Copy out each of the lines below word for word, keeping every character and every line break as it appears.
========================================================================
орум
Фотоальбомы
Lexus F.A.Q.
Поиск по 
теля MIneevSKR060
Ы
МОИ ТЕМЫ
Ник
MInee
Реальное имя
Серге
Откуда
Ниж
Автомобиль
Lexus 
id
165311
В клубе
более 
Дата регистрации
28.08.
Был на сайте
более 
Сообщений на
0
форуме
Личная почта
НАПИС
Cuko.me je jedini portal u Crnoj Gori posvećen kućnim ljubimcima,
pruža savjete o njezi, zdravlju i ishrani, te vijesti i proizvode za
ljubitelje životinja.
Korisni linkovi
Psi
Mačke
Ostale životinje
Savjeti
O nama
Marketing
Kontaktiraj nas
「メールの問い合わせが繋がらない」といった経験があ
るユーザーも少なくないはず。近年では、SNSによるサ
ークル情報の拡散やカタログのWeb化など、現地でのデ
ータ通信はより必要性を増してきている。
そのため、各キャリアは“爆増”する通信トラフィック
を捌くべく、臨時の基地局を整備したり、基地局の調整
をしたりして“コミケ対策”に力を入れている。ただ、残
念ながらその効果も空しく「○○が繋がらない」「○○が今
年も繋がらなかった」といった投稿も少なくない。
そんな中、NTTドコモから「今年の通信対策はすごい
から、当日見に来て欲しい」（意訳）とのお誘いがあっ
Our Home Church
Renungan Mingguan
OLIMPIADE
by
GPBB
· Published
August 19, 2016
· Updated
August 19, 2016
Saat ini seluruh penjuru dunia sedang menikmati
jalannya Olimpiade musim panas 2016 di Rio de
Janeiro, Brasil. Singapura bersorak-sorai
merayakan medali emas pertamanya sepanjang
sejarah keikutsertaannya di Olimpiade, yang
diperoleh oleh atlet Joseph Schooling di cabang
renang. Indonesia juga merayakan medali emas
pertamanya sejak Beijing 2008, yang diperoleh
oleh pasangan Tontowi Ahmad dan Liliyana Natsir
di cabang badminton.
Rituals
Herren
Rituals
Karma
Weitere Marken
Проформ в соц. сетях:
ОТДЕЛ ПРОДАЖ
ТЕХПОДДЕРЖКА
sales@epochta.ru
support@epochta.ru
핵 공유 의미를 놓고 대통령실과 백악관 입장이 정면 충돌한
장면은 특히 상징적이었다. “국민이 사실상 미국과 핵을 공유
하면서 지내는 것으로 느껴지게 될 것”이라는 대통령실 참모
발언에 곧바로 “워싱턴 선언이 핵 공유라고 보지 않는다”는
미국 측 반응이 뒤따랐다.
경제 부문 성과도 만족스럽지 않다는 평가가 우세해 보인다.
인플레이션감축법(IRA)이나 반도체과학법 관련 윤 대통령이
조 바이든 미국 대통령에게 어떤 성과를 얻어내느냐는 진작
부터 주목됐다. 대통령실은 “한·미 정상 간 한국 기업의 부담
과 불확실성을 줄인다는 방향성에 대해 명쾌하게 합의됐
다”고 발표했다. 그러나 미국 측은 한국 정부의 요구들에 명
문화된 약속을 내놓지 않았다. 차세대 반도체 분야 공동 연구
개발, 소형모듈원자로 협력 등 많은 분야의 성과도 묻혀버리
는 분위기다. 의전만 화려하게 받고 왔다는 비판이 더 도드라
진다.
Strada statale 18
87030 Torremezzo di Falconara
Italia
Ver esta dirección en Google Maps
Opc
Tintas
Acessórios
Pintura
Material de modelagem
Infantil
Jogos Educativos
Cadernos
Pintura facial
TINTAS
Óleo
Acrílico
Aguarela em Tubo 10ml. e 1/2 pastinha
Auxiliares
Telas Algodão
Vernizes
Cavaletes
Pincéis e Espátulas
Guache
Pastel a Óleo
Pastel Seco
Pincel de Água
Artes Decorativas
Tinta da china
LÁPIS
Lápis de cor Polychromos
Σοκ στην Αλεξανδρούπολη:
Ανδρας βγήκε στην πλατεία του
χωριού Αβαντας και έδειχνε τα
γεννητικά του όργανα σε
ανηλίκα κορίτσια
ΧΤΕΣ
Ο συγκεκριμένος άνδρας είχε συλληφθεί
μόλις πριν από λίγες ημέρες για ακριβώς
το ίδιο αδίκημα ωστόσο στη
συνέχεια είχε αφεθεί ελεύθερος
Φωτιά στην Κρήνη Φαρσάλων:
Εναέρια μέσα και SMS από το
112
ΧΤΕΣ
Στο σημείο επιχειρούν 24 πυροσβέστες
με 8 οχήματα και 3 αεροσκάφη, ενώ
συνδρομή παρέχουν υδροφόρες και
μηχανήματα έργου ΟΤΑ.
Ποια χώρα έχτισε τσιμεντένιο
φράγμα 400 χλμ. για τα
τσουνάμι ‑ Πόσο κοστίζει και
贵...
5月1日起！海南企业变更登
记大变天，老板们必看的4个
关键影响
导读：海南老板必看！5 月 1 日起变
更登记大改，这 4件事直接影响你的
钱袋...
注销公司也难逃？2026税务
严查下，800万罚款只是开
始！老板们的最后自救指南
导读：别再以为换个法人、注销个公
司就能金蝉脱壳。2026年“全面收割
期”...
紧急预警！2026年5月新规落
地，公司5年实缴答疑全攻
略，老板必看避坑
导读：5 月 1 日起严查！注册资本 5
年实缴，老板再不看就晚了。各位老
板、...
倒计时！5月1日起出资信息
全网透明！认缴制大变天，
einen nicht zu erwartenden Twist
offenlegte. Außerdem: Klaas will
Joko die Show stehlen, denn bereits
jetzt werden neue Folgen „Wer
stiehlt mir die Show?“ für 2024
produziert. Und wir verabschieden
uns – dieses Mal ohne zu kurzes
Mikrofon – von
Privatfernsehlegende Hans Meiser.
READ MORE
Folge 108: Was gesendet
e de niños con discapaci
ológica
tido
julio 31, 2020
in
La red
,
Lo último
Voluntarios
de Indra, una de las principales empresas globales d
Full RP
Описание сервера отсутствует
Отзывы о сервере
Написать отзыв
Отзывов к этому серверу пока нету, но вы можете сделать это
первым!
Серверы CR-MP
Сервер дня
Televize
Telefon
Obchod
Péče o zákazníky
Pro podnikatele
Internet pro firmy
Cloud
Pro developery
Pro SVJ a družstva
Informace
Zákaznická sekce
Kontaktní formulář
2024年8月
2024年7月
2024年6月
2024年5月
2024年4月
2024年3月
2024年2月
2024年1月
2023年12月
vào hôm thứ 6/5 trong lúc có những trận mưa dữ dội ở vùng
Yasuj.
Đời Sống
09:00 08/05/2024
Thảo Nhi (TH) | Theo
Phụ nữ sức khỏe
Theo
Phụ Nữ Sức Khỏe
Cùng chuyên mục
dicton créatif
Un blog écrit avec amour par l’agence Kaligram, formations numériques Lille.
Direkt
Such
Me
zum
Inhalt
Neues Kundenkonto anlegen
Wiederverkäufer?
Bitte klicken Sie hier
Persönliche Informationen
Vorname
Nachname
========================================================================
- Solution -
орум
Фотоальбомы
Lexus F.A.Q.
Поиск по 
теля MIneevSKR060
Ы
МОИ ТЕМЫ
Ник
MInee
Реальное имя
Серге
Откуда
Ниж
Автомобиль
Lexus 
id
165311
В клубе
более 
Дата регистрации
28.08.
Был на сайте
более 
Сообщений на
0
форуме
Личная почта
НАПИС
Cuko.me je jedini portal u Crnoj Gori posvećen kućnim ljubimcima,
pruža savjete o njezi, zdravlju i ishrani, te vijesti i proizvode za
ljubitelje životinja.
Korisni linkovi
Psi
Mačke
Ostale životinje
Savjeti
O nama
Marketing
Kontaktiraj nas
「メールの問い合わせが繋がらない」といった経験があ
るユーザーも少なくないはず。近年では、SNSによるサ
ークル情報の拡散やカタログのWeb化など、現地でのデ
ータ通信はより必要性を増してきている。
そのため、各キャリアは“爆増”する通信トラフィック
を捌くべく、臨時の基地局を整備したり、基地局の調整
をしたりして“コミケ対策”に力を入れている。ただ、残
念ながらその効果も空しく「○○が繋がらない」「○○が今
年も繋がらなかった」といった投稿も少なくない。
そんな中、NTTドコモから「今年の通信対策はすごい
から、当日見に来て欲しい」（意訳）とのお誘いがあっ
Our Home Church
Renungan Mingguan
OLIMPIADE
by
GPBB
· Published
August 19, 2016
· Updated
August 19, 2016
Saat ini seluruh penjuru dunia sedang menikmati
jalannya Olimpiade musim panas 2016 di Rio de
Janeiro, Brasil. Singapura bersorak-sorai
merayakan medali emas pertamanya sepanjang
sejarah keikutsertaannya di Olimpiade, yang
diperoleh oleh atlet Joseph Schooling di cabang
renang. Indonesia juga merayakan medali emas
pertamanya sejak Beijing 2008, yang diperoleh
oleh pasangan Tontowi Ahmad dan Liliyana Natsir
di cabang badminton.
Rituals
Herren
Rituals
Karma
Weitere Marken
Проформ в соц. сетях:
ОТДЕЛ ПРОДАЖ
ТЕХПОДДЕРЖКА
sales@epochta.ru
support@epochta.ru
핵 공유 의미를 놓고 대통령실과 백악관 입장이 정면 충돌한
장면은 특히 상징적이었다. “국민이 사실상 미국과 핵을 공유
하면서 지내는 것으로 느껴지게 될 것”이라는 대통령실 참모
발언에 곧바로 “워싱턴 선언이 핵 공유라고 보지 않는다”는
미국 측 반응이 뒤따랐다.
경제 부문 성과도 만족스럽지 않다는 평가가 우세해 보인다.
인플레이션감축법(IRA)이나 반도체과학법 관련 윤 대통령이
조 바이든 미국 대통령에게 어떤 성과를 얻어내느냐는 진작
부터 주목됐다. 대통령실은 “한·미 정상 간 한국 기업의 부담
과 불확실성을 줄인다는 방향성에 대해 명쾌하게 합의됐
다”고 발표했다. 그러나 미국 측은 한국 정부의 요구들에 명
문화된 약속을 내놓지 않았다. 차세대 반도체 분야 공동 연구
개발, 소형모듈원자로 협력 등 많은 분야의 성과도 묻혀버리
는 분위기다. 의전만 화려하게 받고 왔다는 비판이 더 도드라
진다.
Strada statale 18
87030 Torremezzo di Falconara
Italia
Ver esta dirección en Google Maps
Opc
Tintas
Acessórios
Pintura
Material de modelagem
Infantil
Jogos Educativos
Cadernos
Pintura facial
TINTAS
Óleo
Acrílico
Aguarela em Tubo 10ml. e 1/2 pastinha
Auxiliares
Telas Algodão
Vernizes
Cavaletes
Pincéis e Espátulas
Guache
Pastel a Óleo
Pastel Seco
Pincel de Água
Artes Decorativas
Tinta da china
LÁPIS
Lápis de cor Polychromos
Σοκ στην Αλεξανδρούπολη:
Ανδρας βγήκε στην πλατεία του
χωριού Αβαντας και έδειχνε τα
γεννητικά του όργανα σε
ανηλίκα κορίτσια
ΧΤΕΣ
Ο συγκεκριμένος άνδρας είχε συλληφθεί
μόλις πριν από λίγες ημέρες για ακριβώς
το ίδιο αδίκημα ωστόσο στη
συνέχεια είχε αφεθεί ελεύθερος
Φωτιά στην Κρήνη Φαρσάλων:
Εναέρια μέσα και SMS από το
112
ΧΤΕΣ
Στο σημείο επιχειρούν 24 πυροσβέστες
με 8 οχήματα και 3 αεροσκάφη, ενώ
συνδρομή παρέχουν υδροφόρες και
μηχανήματα έργου ΟΤΑ.
Ποια χώρα έχτισε τσιμεντένιο
φράγμα 400 χλμ. για τα
τσουνάμι ‑ Πόσο κοστίζει και
贵...
5月1日起！海南企业变更登
记大变天，老板们必看的4个
关键影响
导读：海南老板必看！5 月 1 日起变
更登记大改，这 4件事直接影响你的
钱袋...
注销公司也难逃？2026税务
严查下，800万罚款只是开
始！老板们的最后自救指南
导读：别再以为换个法人、注销个公
司就能金蝉脱壳。2026年“全面收割
期”...
紧急预警！2026年5月新规落
地，公司5年实缴答疑全攻
略，老板必看避坑
导读：5 月 1 日起严查！注册资本 5
年实缴，老板再不看就晚了。各位老
板、...
倒计时！5月1日起出资信息
全网透明！认缴制大变天，
einen nicht zu erwartenden Twist
offenlegte. Außerdem: Klaas will
Joko die Show stehlen, denn bereits
jetzt werden neue Folgen „Wer
stiehlt mir die Show?“ für 2024
produziert. Und wir verabschieden
uns – dieses Mal ohne zu kurzes
Mikrofon – von
Privatfernsehlegende Hans Meiser.
READ MORE
Folge 108: Was gesendet
e de niños con discapaci
ológica
tido
julio 31, 2020
in
La red
,
Lo último
Voluntarios
de Indra, una de las principales empresas globales d
Full RP
Описание сервера отсутствует
Отзывы о сервере
Написать отзыв
Отзывов к этому серверу пока нету, но вы можете сделать это
первым!
Серверы CR-MP
Сервер дня
Televize
Telefon
Obchod
Péče o zákazníky
Pro podnikatele
Internet pro firmy
Cloud
Pro developery
Pro SVJ a družstva
Informace
Zákaznická sekce
Kontaktní formulář
2024年8月
2024年7月
2024年6月
2024年5月
2024年4月
2024年3月
2024年2月
2024年1月
2023年12月
vào hôm thứ 6/5 trong lúc có những trận mưa dữ dội ở vùng
Yasuj.
Đời Sống
09:00 08/05/2024
Thảo Nhi (TH) | Theo
Phụ nữ sức khỏe
Theo
Phụ Nữ Sức Khỏe
Cùng chuyên mục
dicton créatif
Un blog écrit avec amour par l’agence Kaligram, formations numériques Lille.
Direkt
Such
Me
zum
Inhalt
Neues Kundenkonto anlegen
Wiederverkäufer?
Bitte klicken Sie hier
Persönliche Informationen
Vorname
Nachname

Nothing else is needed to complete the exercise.